According to a national advocacy group, only 3% of tenants are represented by lawyers in eviction proceedings. Landlords? Eighty-one percent.
Most tenants are unprepared to navigate a complex legal process on their own. Even if a tenant isn’t too overwhelmed or scared to battle a trained attorney in court, deciphering the law can be an insurmountable challenge.
Just how difficult is it for many tenants to understand and assert their rights in eviction cases? A study in Baltimore found that 80% of unrepresented tenants had a potential legal defense to eviction, but only 8% asserted that defense.
Unsurprisingly, research confirms that represented tenants are much more likely to remain housed. In California, a study found that represented tenants were nearly four times more likely to remain in their homes. A study in Denver found that more than 80% of represented tenants stayed in their homes, compared to just 32% of unrepresented tenants in private (nonpublic) housing and 57% in public housing. A Minnesota study determined that represented tenants were twice as likely to remain housed. Additional studies show similar striking results.

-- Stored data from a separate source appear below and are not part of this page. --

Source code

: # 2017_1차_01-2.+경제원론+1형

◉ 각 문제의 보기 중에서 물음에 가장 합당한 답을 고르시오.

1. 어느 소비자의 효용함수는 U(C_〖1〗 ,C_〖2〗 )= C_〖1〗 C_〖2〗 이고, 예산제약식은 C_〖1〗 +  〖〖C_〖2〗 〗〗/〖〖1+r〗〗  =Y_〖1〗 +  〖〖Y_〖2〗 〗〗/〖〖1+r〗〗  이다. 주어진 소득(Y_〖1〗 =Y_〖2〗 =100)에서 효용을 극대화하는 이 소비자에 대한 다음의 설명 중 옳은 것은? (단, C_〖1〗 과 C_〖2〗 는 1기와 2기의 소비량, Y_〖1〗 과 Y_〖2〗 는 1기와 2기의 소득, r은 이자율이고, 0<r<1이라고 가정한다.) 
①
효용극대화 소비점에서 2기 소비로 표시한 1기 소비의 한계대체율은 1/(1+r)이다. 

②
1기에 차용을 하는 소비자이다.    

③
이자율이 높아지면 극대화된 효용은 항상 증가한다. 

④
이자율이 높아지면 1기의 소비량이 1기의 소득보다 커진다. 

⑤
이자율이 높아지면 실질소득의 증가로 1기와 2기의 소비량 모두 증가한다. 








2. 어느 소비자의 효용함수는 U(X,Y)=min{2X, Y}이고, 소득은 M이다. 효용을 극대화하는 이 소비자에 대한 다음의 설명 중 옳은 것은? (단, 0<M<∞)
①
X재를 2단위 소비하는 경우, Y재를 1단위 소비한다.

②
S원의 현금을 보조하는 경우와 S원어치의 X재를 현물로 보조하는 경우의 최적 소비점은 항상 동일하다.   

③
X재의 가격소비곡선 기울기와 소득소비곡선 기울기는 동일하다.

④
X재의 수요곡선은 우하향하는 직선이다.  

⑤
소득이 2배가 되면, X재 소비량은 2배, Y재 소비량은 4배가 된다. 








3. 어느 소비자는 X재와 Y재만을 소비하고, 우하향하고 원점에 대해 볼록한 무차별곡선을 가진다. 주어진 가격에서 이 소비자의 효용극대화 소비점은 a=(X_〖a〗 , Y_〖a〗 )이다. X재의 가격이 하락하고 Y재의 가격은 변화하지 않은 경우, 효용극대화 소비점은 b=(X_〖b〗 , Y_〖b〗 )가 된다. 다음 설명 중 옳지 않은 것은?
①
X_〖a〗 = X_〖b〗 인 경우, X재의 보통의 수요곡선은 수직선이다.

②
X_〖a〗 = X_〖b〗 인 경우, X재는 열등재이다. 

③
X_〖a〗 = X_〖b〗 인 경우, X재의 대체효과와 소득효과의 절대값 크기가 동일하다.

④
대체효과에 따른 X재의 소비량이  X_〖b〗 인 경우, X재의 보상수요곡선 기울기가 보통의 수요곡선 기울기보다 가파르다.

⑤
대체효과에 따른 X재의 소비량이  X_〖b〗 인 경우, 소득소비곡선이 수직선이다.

Ninety-seven percent of tenants, of course, aren’t represented by counsel. But over the last few years, several states and localities have leveled the playing field by providing tenants with a right to counsel in eviction proceedings.
Kansas City, Missouri, is one of the most recent jurisdictions to adopt a tenants’ right to counsel, passing such an ordinance in December 2021. Kansas City joins at least a dozen other American cities that have adopted a tenants’ right to counsel since 2017, including diverse jurisdictions such a New York, Boulder, New Orleans, Louisville, Denver and Toledo. Three states — Washington, Connecticut, and Maryland — have also adopted a tenants’ right to counsel.
Establishing a tenants’ right to counsel sounds like an expensive endeavor, but it ultimately saves money. A national financial services firm has analyzed the “return on investment” of establishing a tenants’ right to counsel and concluded that it will save $3 to $6 for each dollar invested. Keeping more tenants housed, the firm says, results in “significant cost savings … related to emergency shelter costs, transitional housing and re-housing costs, emergency healthcare and other costs associated with homelessness, foster care costs, and impacts to the education system.”
We can sharply reduce homelessness by telling Douglas County tenants, “You have the right to an attorney.” It’s time for Douglas County to join Kansas City and other jurisdictions around the country by adopting a tenants’ right to counsel.